-- Exercise 1 --
In the notes on the 2011 real-time rendering talks, what structure did the HALO Reach team settle on for spatial database organization?
-- Exercise 2 --
Write out everything in the listing from the line containing "Reading left to" down to the line containing "Which series has", both lines included, and leave out the pictures.

-- Study text --
I finally got around to write some comments on this years Advances in Real Time Rendering held at SIGGRAPH 2011. Thanks to the RTR-team for making the notes available. The talk about physically-based shading in Call Of Duty has already been mentioned in my previous post. So, in no particular order:

# Rendering in *Cars 2*

Christopher Hall, Robert Hall, David Edwards (AVALANCHE Software)

At one point, the talk about rendering in Cars 2 describes how they use pre-exposed colors as shader inputs to avoid precision issues when doing the exposure after the image has been rendered. I have employed pre-exposed colors with dynamic exposure in the past, and I found them tricky to use. Since there is a delay in the exposure feedback (you must know the exposure of the previous frame to feed the colors for the next frame) you can even get exposure oscillation!

Two uses of Voxels in LittleBigPlanet2’s graphics engine

Alex Evans and Anton Kirczenow (MediaMolecule)

Lots of intelligent ideas. Unfortunately, most of them only really work for the special case of the 2.5 dimensional world that LBP plays in. The best takeaway for generalization I think is the dynamic AO.

# Making Game Worlds from Polygon Soup

Hao Chen, Ari Silvennoinen, Natalya Tatarchuk (BungiE)

This talk is about the spatial database organization for HALO Reach, and the structure that they settled for is the polygon soup. All I can say is +1! An unstructured polygon soup/object soup with a spatial index on top of it, for example, a loose octree [1], connected to a portal system is imho *the* way to go to organize 3D data for a dynamic world. I did exactly this in the past and it served me well [3]. Dynamic occlusion culling in Greene/Zhang-style [2,6] can be added on top of it very easily, and in effect, this is what the Umbra middleware provides with software rendering. I like the idea of the automatic portalization that is presented in the talk. Manual portalization is indeed cumbersome and error-prone for the artists, as they correctly state with their outdoor examples. Their solution is similar to the way navigation meshes are built, via a flood-fill of a uniform grid and cell aggregation.

# Secrets of CryENGINE 3 Graphics Technology

Tiago Sousa, Nickolay Kasyan, and Nicolas Schulz (Crytek)

A nice summary of all the little details that when combined, make a great renderer. Interestingly, this is another case for dynamic occlusion culling via readback of the z‑buffer [4]. Do not pass go, do not use occlusion queries! Occlusion queries are a misnomer, because they’re the least usable for what they were invented for. When I did this, the latency incurred by the z‑buffer readback was unnoticable on a GeForce2. I did a simple glReadPixels(GL_DEPTH_COMPONENT) over a small viewport of the framebuffer where the occlusion geometry was rendered, and it was not slowing things down. Today you would have at least some latency, but once the z information is available on the CPU, it can be used for nice things like determining the number of shadowmap cascades to cover the visible depth range.

-- Data shown --

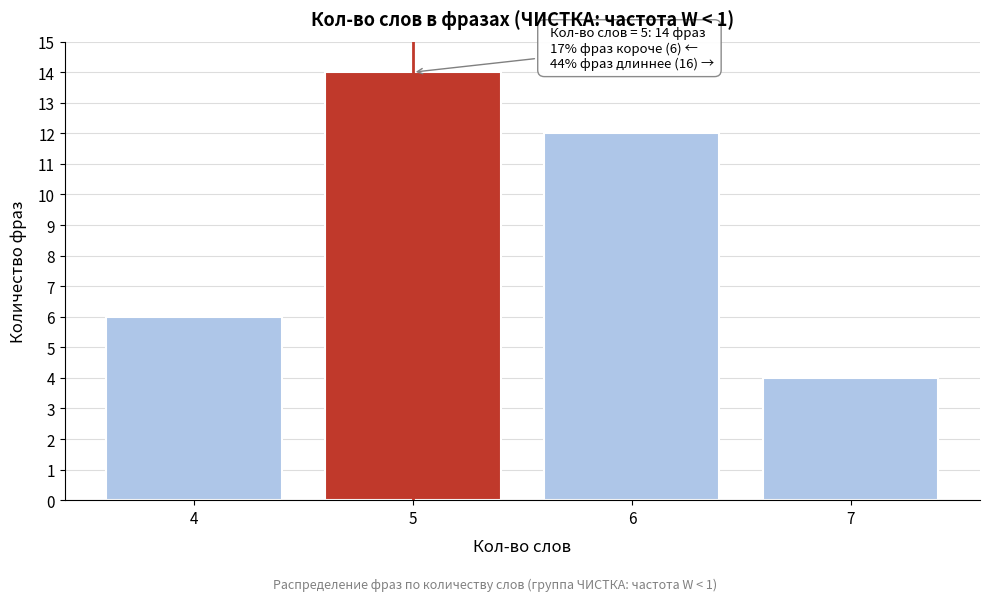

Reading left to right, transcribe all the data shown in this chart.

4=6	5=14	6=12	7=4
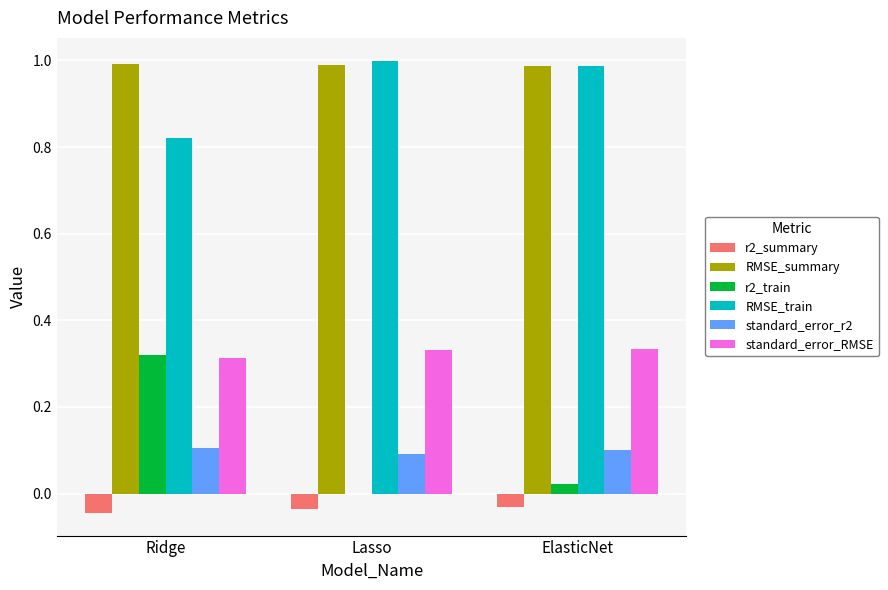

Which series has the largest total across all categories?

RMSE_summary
...
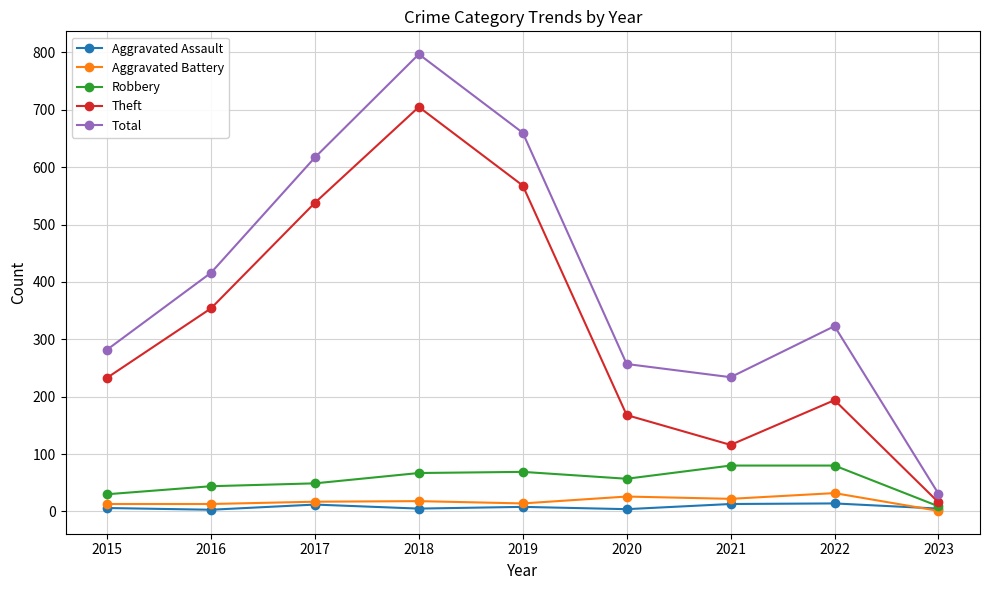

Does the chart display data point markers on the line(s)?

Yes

-- Expected answer 1 --
The polygon soup.

-- Expected answer 2 --
Reading left to right, transcribe all the data shown in this chart.

4=6	5=14	6=12	7=4

Which series has the largest total across all categories?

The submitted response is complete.